Vuelo de pirincho

"Cuando los ingleses califican a un ejemplar humano como ‘a self made man’, en buen español ello se traduce como ‘un hombre que se ha hecho sólo’. Que es lo que en buen criollo llamamos un hijo del rigor... y no le erramos. A Francisco Canaro le cabe expresamente este calificativo." (Francisco García Jiménez)




La historia de Francisco Canaro no se puede contar en una semana ni en dos. Tampoco es la idea.

No alcanza una vida entera para contar todo lo que este hombre, oriundo de San José de Mayo, ha hecho por el tango a nivel mundial.

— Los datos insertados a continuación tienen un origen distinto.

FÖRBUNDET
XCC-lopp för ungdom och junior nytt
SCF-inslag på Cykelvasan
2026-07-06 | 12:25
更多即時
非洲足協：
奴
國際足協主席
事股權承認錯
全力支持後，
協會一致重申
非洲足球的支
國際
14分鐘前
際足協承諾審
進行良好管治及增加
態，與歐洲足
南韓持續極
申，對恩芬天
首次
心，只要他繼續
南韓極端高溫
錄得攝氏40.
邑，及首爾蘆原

Su nombre figura en todos los libros sobre historia del tango. Su historia coincide con la del tango mismo en sus comienzos y ocupa muchas de sus más importantes etapas. Sus 50 años en el tango le brindaron a sus composiciones toda una gama de estilos y de variantes.

Nació en la pobreza extrema, y alcanzó una de las fortunas más grandes que un músico de tango haya tenido. No recibió ningún tipo de educación tradicional y se consagró de adulto como el máximo representante de la academia y el rigor profesional. Se construyó a sí mismo sin referentes y alcanzó el éxito absoluto.

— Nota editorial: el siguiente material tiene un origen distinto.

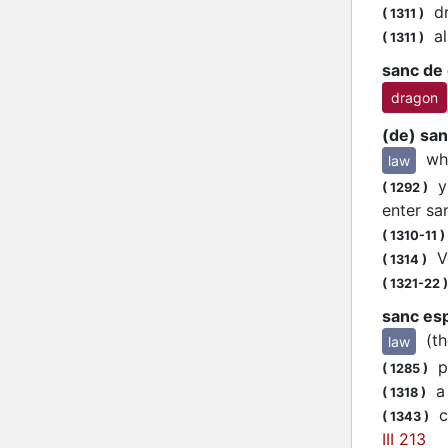
dre
(
1311
)
al
(
1311
)
sanc de
dragon
(de) san
wh
law
yl
(
1292
)
enter sa
(
1310-11
)
Vo
(
1314
)
(
1321-22
)
sanc es
(t
law
pu
(
1285
)
a 
(
1318
)
co
(
1343
)
III 213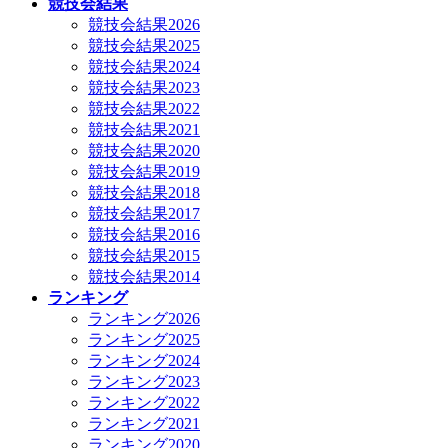
競技会結果
競技会結果2026
競技会結果2025
競技会結果2024
競技会結果2023
競技会結果2022
競技会結果2021
競技会結果2020
競技会結果2019
競技会結果2018
競技会結果2017
競技会結果2016
競技会結果2015
競技会結果2014
ランキング
ランキング2026
ランキング2025
ランキング2024
ランキング2023
ランキング2022
ランキング2021
ランキング2020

Sin embargo, no se olvidó en el camino de sus pares, y luchó por los derechos autorales durante décadas, obteniendo grandes logros.

Un hombre completo y genial, una historia plagada de anécdotas, y de eventos insólitos. Esta semana nos damos unas vueltas junto a quien desde el primer día de su vida fue llamado "Pirincho", y hasta el último fuera considerado como el más grande de todos: Francisco Canaro. Cerramos el próximo sábado bailando una de las piezas más idolatradas en todas las milongas del mundo: su versión de Poema.